It seems global to me. This is really strange compared to AWS. I don't remember ...

murat124 · on June 2, 2019

You obviously don't recall the early years of AWS. Half of internet would go down for hours.

djsumdog · on June 2, 2019

Back when S3 failures would take town Reddit, parts of Twitter .. Netflix survived because they had additional availability zones. I can remember the bigger names started moving more stuff to their own data centers.

AWS tries to lock people in to specific services now which makes it really difficult to migrate. It also takes a while before you get to the tipping point where hosting your own is more financially viable .. and then if you trying migrating, you're stuck using so many of their services you can't even do cost comparisons.

angstrom · on June 3, 2019

Netflix actually added the additional AZs because of a prior outage that did take them down.

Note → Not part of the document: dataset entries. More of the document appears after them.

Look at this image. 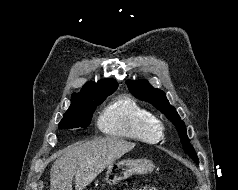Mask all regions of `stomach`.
Here are the masks:
<instances>
[{"mask_svg":"<svg viewBox=\"0 0 238 190\" xmlns=\"http://www.w3.org/2000/svg\"><path fill=\"white\" fill-rule=\"evenodd\" d=\"M153 168V163L147 159L119 160L108 166L105 181L109 185H116L133 174H146L152 171Z\"/></svg>","mask_w":238,"mask_h":190,"instance_id":"1","label":"stomach"}]
</instances>
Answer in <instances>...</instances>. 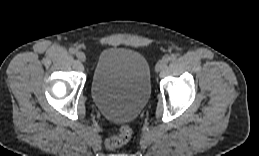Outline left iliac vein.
Listing matches in <instances>:
<instances>
[{
  "instance_id": "1",
  "label": "left iliac vein",
  "mask_w": 259,
  "mask_h": 156,
  "mask_svg": "<svg viewBox=\"0 0 259 156\" xmlns=\"http://www.w3.org/2000/svg\"><path fill=\"white\" fill-rule=\"evenodd\" d=\"M167 64H168L167 58H163L159 60L155 67L156 72H160L163 69H165L167 67Z\"/></svg>"
}]
</instances>
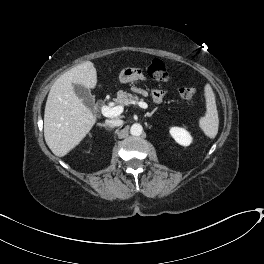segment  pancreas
<instances>
[{
  "label": "pancreas",
  "instance_id": "cf45deb5",
  "mask_svg": "<svg viewBox=\"0 0 264 264\" xmlns=\"http://www.w3.org/2000/svg\"><path fill=\"white\" fill-rule=\"evenodd\" d=\"M137 100H138V96H134L122 90L117 92V98L115 99L117 103H122L125 105L131 104L132 101H137Z\"/></svg>",
  "mask_w": 264,
  "mask_h": 264
}]
</instances>
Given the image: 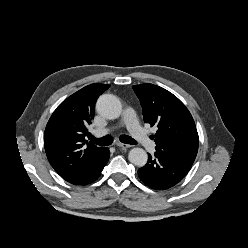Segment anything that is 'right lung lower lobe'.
<instances>
[{"instance_id": "right-lung-lower-lobe-1", "label": "right lung lower lobe", "mask_w": 248, "mask_h": 248, "mask_svg": "<svg viewBox=\"0 0 248 248\" xmlns=\"http://www.w3.org/2000/svg\"><path fill=\"white\" fill-rule=\"evenodd\" d=\"M110 152L108 148L104 150L92 161L87 169L77 178L69 181L75 185H87L95 181L101 175V171L109 160Z\"/></svg>"}]
</instances>
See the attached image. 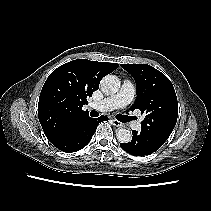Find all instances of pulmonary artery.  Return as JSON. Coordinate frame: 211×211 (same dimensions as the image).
I'll use <instances>...</instances> for the list:
<instances>
[{"label": "pulmonary artery", "instance_id": "e3ab8cb5", "mask_svg": "<svg viewBox=\"0 0 211 211\" xmlns=\"http://www.w3.org/2000/svg\"><path fill=\"white\" fill-rule=\"evenodd\" d=\"M135 93L136 89L134 84L129 80H124L120 90L115 95L93 102L90 106L91 108L101 112L123 108L133 100ZM131 126L136 130H139L141 127L139 122H133Z\"/></svg>", "mask_w": 211, "mask_h": 211}]
</instances>
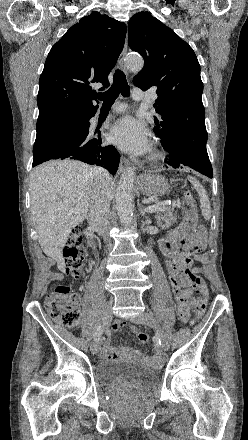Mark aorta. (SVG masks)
I'll return each mask as SVG.
<instances>
[{
    "mask_svg": "<svg viewBox=\"0 0 248 440\" xmlns=\"http://www.w3.org/2000/svg\"><path fill=\"white\" fill-rule=\"evenodd\" d=\"M144 62L141 57L130 56L126 60V67L132 71L143 68ZM135 177V168L129 167L121 175L116 192V210L119 220L124 225H130L133 221V197L132 185Z\"/></svg>",
    "mask_w": 248,
    "mask_h": 440,
    "instance_id": "obj_1",
    "label": "aorta"
}]
</instances>
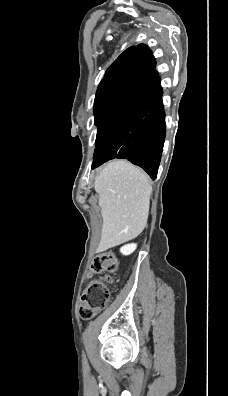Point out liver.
<instances>
[{"label":"liver","instance_id":"1","mask_svg":"<svg viewBox=\"0 0 228 396\" xmlns=\"http://www.w3.org/2000/svg\"><path fill=\"white\" fill-rule=\"evenodd\" d=\"M94 189L103 218L98 252L130 241L144 230L152 187L140 168L114 160L96 176Z\"/></svg>","mask_w":228,"mask_h":396}]
</instances>
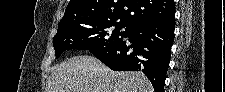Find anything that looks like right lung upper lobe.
Here are the masks:
<instances>
[{
	"mask_svg": "<svg viewBox=\"0 0 225 92\" xmlns=\"http://www.w3.org/2000/svg\"><path fill=\"white\" fill-rule=\"evenodd\" d=\"M175 16L173 0H70L58 30L73 23L116 22L134 27L149 21H166Z\"/></svg>",
	"mask_w": 225,
	"mask_h": 92,
	"instance_id": "cb5924a9",
	"label": "right lung upper lobe"
}]
</instances>
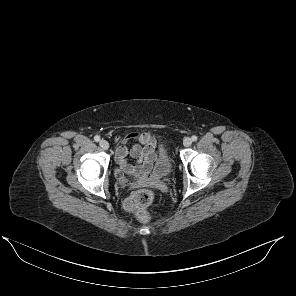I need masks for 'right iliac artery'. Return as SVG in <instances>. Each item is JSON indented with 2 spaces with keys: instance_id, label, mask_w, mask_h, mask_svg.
Returning a JSON list of instances; mask_svg holds the SVG:
<instances>
[{
  "instance_id": "obj_1",
  "label": "right iliac artery",
  "mask_w": 296,
  "mask_h": 296,
  "mask_svg": "<svg viewBox=\"0 0 296 296\" xmlns=\"http://www.w3.org/2000/svg\"><path fill=\"white\" fill-rule=\"evenodd\" d=\"M94 140H95L96 142H99V141H100V137H99L98 135H96V136L94 137Z\"/></svg>"
}]
</instances>
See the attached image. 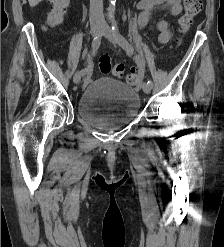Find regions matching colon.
<instances>
[{
    "instance_id": "5ec220e1",
    "label": "colon",
    "mask_w": 224,
    "mask_h": 247,
    "mask_svg": "<svg viewBox=\"0 0 224 247\" xmlns=\"http://www.w3.org/2000/svg\"><path fill=\"white\" fill-rule=\"evenodd\" d=\"M51 10L48 16V23L52 26L57 25L63 18L69 5V0H50ZM202 9V0H184V12L180 18L179 25L181 33H185L192 26L194 17ZM99 69L103 74L112 73L116 77H121L124 73L122 63L112 65L108 54H102L99 58ZM127 81L135 85L138 83V75L131 72L127 76Z\"/></svg>"
}]
</instances>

"After a 2012 storm-related power outage at Amazon during which Netflix suffered through three hours of downtime, a Netflix engineer noted that the company had begun to work with Amazon to eliminate “single points of failure that cause region-wide outages.” They understood it was the company’s responsibility to ensure Netflix was available to entertain their customers no matter what. It would not suffice to blame their cloud provider when someone could not relax and watch a movie at the end of a long day."

https://www.networkworld.com/article/3178076/why-netflix-did...

aaronblohowiak · on June 3, 2019

We went multi-region as a result of the 2012 inc. source: I now manage the team responsible for performing regional evacuations (shifting traffic and scaling the savior regions).

mkl · on June 3, 2019

That sounds fascinating! How often does your team have to leap into action?

aaronblohowiak · on June 3, 2019

We don’t usually discuss the frequency of unplanned failovers, but I will tell you that we do a planned failover at least every two weeks. The team also uses traffic shaping to perform whole system load tests with production traffic, which happens quarterly.

justinator · on June 3, 2019

Do you do any chaos testing? Seems like it would slot right in, there.

Zobat · on June 3, 2019

I'd say yes. I heard about this tool just a week ago at a developer conference.

https://github.com/Netflix/chaosmonkey

a_t48 · on June 3, 2019

Netflix was a pioneer of chaos testing, right? https://en.m.wikipedia.org/wiki/Chaos_engineering

aaronblohowiak · on June 3, 2019

https://www.oreilly.com/library/view/chaos-engineering/97814... ;)

arainwater · on June 3, 2019

they have invented the term, so probably yes :)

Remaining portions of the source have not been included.